Input data: Begin

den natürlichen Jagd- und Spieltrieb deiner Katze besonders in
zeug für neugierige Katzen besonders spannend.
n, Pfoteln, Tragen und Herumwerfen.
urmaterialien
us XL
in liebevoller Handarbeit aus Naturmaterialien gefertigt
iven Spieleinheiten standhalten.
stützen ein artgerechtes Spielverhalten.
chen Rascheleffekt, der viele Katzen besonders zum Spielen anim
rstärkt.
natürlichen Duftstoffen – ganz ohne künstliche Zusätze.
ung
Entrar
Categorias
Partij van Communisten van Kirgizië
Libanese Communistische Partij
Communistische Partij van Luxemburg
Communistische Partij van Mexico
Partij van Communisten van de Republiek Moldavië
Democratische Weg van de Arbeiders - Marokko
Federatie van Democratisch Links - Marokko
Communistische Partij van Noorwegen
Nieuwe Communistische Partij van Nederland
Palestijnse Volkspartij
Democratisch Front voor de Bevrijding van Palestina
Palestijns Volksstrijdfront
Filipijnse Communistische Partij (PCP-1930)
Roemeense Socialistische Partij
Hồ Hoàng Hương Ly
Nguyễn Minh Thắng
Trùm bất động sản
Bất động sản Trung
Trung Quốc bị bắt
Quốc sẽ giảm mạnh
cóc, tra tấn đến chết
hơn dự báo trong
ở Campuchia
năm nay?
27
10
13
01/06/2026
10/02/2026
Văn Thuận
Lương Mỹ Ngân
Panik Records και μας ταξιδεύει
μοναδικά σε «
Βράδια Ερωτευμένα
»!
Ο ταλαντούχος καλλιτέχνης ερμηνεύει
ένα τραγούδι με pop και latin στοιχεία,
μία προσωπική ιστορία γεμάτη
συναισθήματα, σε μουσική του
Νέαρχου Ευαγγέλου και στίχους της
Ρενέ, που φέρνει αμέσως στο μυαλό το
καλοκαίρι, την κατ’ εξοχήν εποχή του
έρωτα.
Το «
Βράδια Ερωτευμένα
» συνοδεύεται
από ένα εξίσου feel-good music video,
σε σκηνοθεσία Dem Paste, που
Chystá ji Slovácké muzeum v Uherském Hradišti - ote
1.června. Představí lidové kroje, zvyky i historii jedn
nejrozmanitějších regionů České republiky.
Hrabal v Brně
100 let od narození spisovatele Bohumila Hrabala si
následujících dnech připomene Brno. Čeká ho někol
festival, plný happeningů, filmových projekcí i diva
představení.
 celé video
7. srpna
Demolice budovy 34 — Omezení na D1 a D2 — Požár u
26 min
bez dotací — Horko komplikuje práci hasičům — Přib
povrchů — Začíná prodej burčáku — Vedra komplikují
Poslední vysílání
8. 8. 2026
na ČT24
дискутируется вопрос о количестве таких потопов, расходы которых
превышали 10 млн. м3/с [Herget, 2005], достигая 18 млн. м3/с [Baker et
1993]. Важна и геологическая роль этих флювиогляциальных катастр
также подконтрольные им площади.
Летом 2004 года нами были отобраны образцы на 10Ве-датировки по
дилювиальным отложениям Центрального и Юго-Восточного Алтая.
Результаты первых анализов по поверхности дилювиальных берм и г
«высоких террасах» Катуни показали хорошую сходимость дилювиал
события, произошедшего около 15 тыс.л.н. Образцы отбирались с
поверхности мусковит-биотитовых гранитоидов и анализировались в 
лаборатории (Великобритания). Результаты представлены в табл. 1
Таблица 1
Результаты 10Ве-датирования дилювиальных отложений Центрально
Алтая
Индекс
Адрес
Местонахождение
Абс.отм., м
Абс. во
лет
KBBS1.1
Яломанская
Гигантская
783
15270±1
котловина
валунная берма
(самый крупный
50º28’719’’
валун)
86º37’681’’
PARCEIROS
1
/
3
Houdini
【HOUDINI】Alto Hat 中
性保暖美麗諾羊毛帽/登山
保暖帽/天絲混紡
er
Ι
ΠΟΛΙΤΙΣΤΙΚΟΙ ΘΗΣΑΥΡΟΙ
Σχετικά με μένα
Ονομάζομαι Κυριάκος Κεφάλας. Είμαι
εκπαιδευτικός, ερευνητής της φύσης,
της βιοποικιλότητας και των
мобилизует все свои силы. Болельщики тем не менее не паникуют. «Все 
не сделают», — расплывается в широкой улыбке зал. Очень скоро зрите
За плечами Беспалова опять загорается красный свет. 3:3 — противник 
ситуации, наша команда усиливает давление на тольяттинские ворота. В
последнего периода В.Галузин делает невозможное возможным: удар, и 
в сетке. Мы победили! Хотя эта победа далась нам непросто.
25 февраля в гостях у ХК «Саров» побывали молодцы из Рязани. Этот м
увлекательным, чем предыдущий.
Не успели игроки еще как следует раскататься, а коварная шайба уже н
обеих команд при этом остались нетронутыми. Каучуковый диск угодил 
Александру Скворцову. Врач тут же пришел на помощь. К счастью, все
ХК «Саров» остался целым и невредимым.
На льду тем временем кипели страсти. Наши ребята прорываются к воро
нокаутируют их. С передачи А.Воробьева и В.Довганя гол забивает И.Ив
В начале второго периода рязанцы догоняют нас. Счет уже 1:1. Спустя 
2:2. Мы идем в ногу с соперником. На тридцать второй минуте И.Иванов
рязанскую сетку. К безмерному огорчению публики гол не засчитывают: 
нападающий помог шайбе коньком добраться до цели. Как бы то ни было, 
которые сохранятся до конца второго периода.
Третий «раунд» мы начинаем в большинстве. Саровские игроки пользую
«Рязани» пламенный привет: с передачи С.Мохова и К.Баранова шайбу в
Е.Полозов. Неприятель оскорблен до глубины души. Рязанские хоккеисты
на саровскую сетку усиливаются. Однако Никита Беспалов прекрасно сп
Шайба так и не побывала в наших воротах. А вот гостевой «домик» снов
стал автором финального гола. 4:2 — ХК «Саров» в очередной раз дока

Input data: End

_Instructions for the task:_ Every record above has to appear again, word for word.

_Response for this exercise:_
den natürlichen Jagd- und Spieltrieb deiner Katze besonders in
zeug für neugierige Katzen besonders spannend.
n, Pfoteln, Tragen und Herumwerfen.
urmaterialien
us XL
in liebevoller Handarbeit aus Naturmaterialien gefertigt
iven Spieleinheiten standhalten.
stützen ein artgerechtes Spielverhalten.
chen Rascheleffekt, der viele Katzen besonders zum Spielen anim
rstärkt.
natürlichen Duftstoffen – ganz ohne künstliche Zusätze.
ung
Entrar
Categorias
Partij van Communisten van Kirgizië
Libanese Communistische Partij
Communistische Partij van Luxemburg
Communistische Partij van Mexico
Partij van Communisten van de Republiek Moldavië
Democratische Weg van de Arbeiders - Marokko
Federatie van Democratisch Links - Marokko
Communistische Partij van Noorwegen
Nieuwe Communistische Partij van Nederland
Palestijnse Volkspartij
Democratisch Front voor de Bevrijding van Palestina
Palestijns Volksstrijdfront
Filipijnse Communistische Partij (PCP-1930)
Roemeense Socialistische Partij
Hồ Hoàng Hương Ly
Nguyễn Minh Thắng
Trùm bất động sản
Bất động sản Trung
Trung Quốc bị bắt
Quốc sẽ giảm mạnh
cóc, tra tấn đến chết
hơn dự báo trong
ở Campuchia
năm nay?
27
10
13
01/06/2026
10/02/2026
Văn Thuận
Lương Mỹ Ngân
Panik Records και μας ταξιδεύει
μοναδικά σε «
Βράδια Ερωτευμένα
»!
Ο ταλαντούχος καλλιτέχνης ερμηνεύει
ένα τραγούδι με pop και latin στοιχεία,
μία προσωπική ιστορία γεμάτη
συναισθήματα, σε μουσική του
Νέαρχου Ευαγγέλου και στίχους της
Ρενέ, που φέρνει αμέσως στο μυαλό το
καλοκαίρι, την κατ’ εξοχήν εποχή του
έρωτα.
Το «
Βράδια Ερωτευμένα
» συνοδεύεται
από ένα εξίσου feel-good music video,
σε σκηνοθεσία Dem Paste, που
Chystá ji Slovácké muzeum v Uherském Hradišti - ote
1.června. Představí lidové kroje, zvyky i historii jedn
nejrozmanitějších regionů České republiky.
Hrabal v Brně
100 let od narození spisovatele Bohumila Hrabala si
následujících dnech připomene Brno. Čeká ho někol
festival, plný happeningů, filmových projekcí i diva
představení.
 celé video
7. srpna
Demolice budovy 34 — Omezení na D1 a D2 — Požár u
26 min
bez dotací — Horko komplikuje práci hasičům — Přib
povrchů — Začíná prodej burčáku — Vedra komplikují
Poslední vysílání
8. 8. 2026
na ČT24
дискутируется вопрос о количестве таких потопов, расходы которых
превышали 10 млн. м3/с [Herget, 2005], достигая 18 млн. м3/с [Baker et
1993]. Важна и геологическая роль этих флювиогляциальных катастр
также подконтрольные им площади.
Летом 2004 года нами были отобраны образцы на 10Ве-датировки по
дилювиальным отложениям Центрального и Юго-Восточного Алтая.
Результаты первых анализов по поверхности дилювиальных берм и г
«высоких террасах» Катуни показали хорошую сходимость дилювиал
события, произошедшего около 15 тыс.л.н. Образцы отбирались с
поверхности мусковит-биотитовых гранитоидов и анализировались в 
лаборатории (Великобритания). Результаты представлены в табл. 1
Таблица 1
Результаты 10Ве-датирования дилювиальных отложений Центрально
Алтая
Индекс
Адрес
Местонахождение
Абс.отм., м
Абс. во
лет
KBBS1.1
Яломанская
Гигантская
783
15270±1
котловина
валунная берма
(самый крупный
50º28’719’’
валун)
86º37’681’’
PARCEIROS
1
/
3
Houdini
【HOUDINI】Alto Hat 中
性保暖美麗諾羊毛帽/登山
保暖帽/天絲混紡
er
Ι
ΠΟΛΙΤΙΣΤΙΚΟΙ ΘΗΣΑΥΡΟΙ
Σχετικά με μένα
Ονομάζομαι Κυριάκος Κεφάλας. Είμαι
εκπαιδευτικός, ερευνητής της φύσης,
της βιοποικιλότητας και των
мобилизует все свои силы. Болельщики тем не менее не паникуют. «Все 
не сделают», — расплывается в широкой улыбке зал. Очень скоро зрите
За плечами Беспалова опять загорается красный свет. 3:3 — противник 
ситуации, наша команда усиливает давление на тольяттинские ворота. В
последнего периода В.Галузин делает невозможное возможным: удар, и 
в сетке. Мы победили! Хотя эта победа далась нам непросто.
25 февраля в гостях у ХК «Саров» побывали молодцы из Рязани. Этот м
увлекательным, чем предыдущий.
Не успели игроки еще как следует раскататься, а коварная шайба уже н
обеих команд при этом остались нетронутыми. Каучуковый диск угодил 
Александру Скворцову. Врач тут же пришел на помощь. К счастью, все
ХК «Саров» остался целым и невредимым.
На льду тем временем кипели страсти. Наши ребята прорываются к воро
нокаутируют их. С передачи А.Воробьева и В.Довганя гол забивает И.Ив
В начале второго периода рязанцы догоняют нас. Счет уже 1:1. Спустя 
2:2. Мы идем в ногу с соперником. На тридцать второй минуте И.Иванов
рязанскую сетку. К безмерному огорчению публики гол не засчитывают: 
нападающий помог шайбе коньком добраться до цели. Как бы то ни было, 
которые сохранятся до конца второго периода.
Третий «раунд» мы начинаем в большинстве. Саровские игроки пользую
«Рязани» пламенный привет: с передачи С.Мохова и К.Баранова шайбу в
Е.Полозов. Неприятель оскорблен до глубины души. Рязанские хоккеисты
на саровскую сетку усиливаются. Однако Никита Беспалов прекрасно сп
Шайба так и не побывала в наших воротах. А вот гостевой «домик» снов
стал автором финального гола. 4:2 — ХК «Саров» в очередной раз дока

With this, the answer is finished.